Auch das eigentliche Bond-Girl, Léa Seydoux, ist fantastisch. Ich habe erst ein paar Wochen vor James Bond einen anderen Film mit ihr gesehen und musste zwei Mal hinsehen, ob sie tatsächlich die neue Frau an der Seite von James Bond ist. In meinen Augen ist sie eine fantastische Schauspielerin, die es schafft, mir die Gefühle der Figur zu vermitteln. Sie ging in der Rolle auf und ich hatte viel Spaß ihr dabei zuzusehen.
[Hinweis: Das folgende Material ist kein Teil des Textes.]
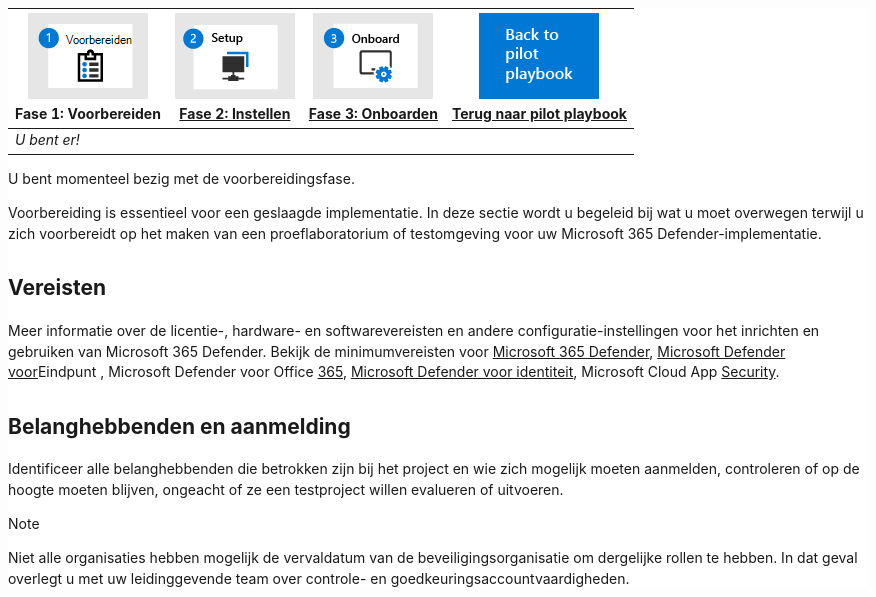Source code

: |![Fase 1: Voorbereiden](../../media/phase-diagrams/prepare.png)<br/>Fase 1: Voorbereiden |[![Fase 2: Instellen](../../media/phase-diagrams/setup.png)](setup-m365deval.md)<br/>[Fase 2: Instellen](setup-m365deval.md) |[![Fase 3: Onboarden](../../media/phase-diagrams/onboard.png)](config-m365d-eval.md)<br/>[Fase 3: Onboarden](config-m365d-eval.md) | [![Terug naar pilot](../../media/phase-diagrams/backtopilot.png)](m365d-pilot.md)<br/>[Terug naar pilot playbook](m365d-pilot.md) |
|--|--|--|--|
|*U bent er!* | || |

U bent momenteel bezig met de voorbereidingsfase.


Voorbereiding is essentieel voor een geslaagde implementatie. In deze sectie wordt u begeleid bij wat u moet overwegen terwijl u zich voorbereidt op het maken van een proeflaboratorium of testomgeving voor uw Microsoft 365 Defender-implementatie.

## <a name="prerequisites"></a>Vereisten
Meer informatie over de licentie-, hardware- en softwarevereisten en andere configuratie-instellingen voor het inrichten en gebruiken van Microsoft 365 Defender. Bekijk de minimumvereisten voor [Microsoft 365 Defender](https://docs.microsoft.com/microsoft-365/security/defender/prerequisites), [Microsoft Defender voor](https://docs.microsoft.com/windows/security/threat-protection/microsoft-defender-atp/minimum-requirements)Eindpunt , Microsoft Defender voor Office [365](https://docs.microsoft.com/office365/servicedescriptions/office-365-advanced-threat-protection-service-description), [Microsoft Defender voor identiteit](https://docs.microsoft.com/azure-advanced-threat-protection/atp-prerequisites), Microsoft Cloud App [Security](https://docs.microsoft.com/azure-advanced-threat-protection/atp-prerequisites).

## <a name="stakeholders-and-sign-off"></a>Belanghebbenden en aanmelding
Identificeer alle belanghebbenden die betrokken zijn bij het project en wie zich mogelijk moeten aanmelden, controleren of op de hoogte moeten blijven, ongeacht of ze een testproject willen evalueren of uitvoeren.

>[!NOTE]
>Niet alle organisaties hebben mogelijk de vervaldatum van de beveiligingsorganisatie om dergelijke rollen te hebben. In dat geval overlegt u met uw leidinggevende team over controle- en goedkeuringsaccountvaardigheden.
Trotz der tollen Schauspieler hat der Film seine Längen. Die Verfolgungsjagden erschienen mir teilweise etwas zu lang. Das Gute dabei ist, man sieht immer noch etwas von der Landschaft, aber deswegen schaue ich mir keinen Bond-Film an.
Auch erschien mir das Ende etwas seltsam. Ich möchte jetzt nicht Spoilern, aber irgendwie war das tatsächlich fast schon kitschig und das hat mich ehrlich gesagt schockiert. Das hätte ich nämlich von meinem guten James Bond niemals so erwartet und irgendwie hat es mich auch schon fast gestört. Da ging einiges viel zu glatt und zu reibungslos.

Christoph Waltz ist als Bösewicht perfekt besetzt. Seine Stimme ist sehr, sehr gruselig und ich hatte deswegen tatsächlich Gänsehaut. Den ganzen Film über habe ich mich gefragt, ob er tatsächlich so klingt, oder seine Stimme verstellt hat. Es hat auf jeden Fall einen sehr guten Effekt erzeugt!

Abschließend möchte ich zu dem Film sagen, dass er mich gut unterhalten hat, ich aber nicht sagen kann, ob ich ihn noch ein weiteres Mal sehen werde. Er hat mich etwas mit gemischten Gefühlen zurückgelassen, was aber nicht nur an dem Film, sondern auch an meinem Unwissen lag.

Wer James Bond-Filme mag, wird diesen hier wahrscheinlich auch mögen. Der Film ist durchaus unterhaltsam und spannend, allerdings auch stellenweise etwas kitschig.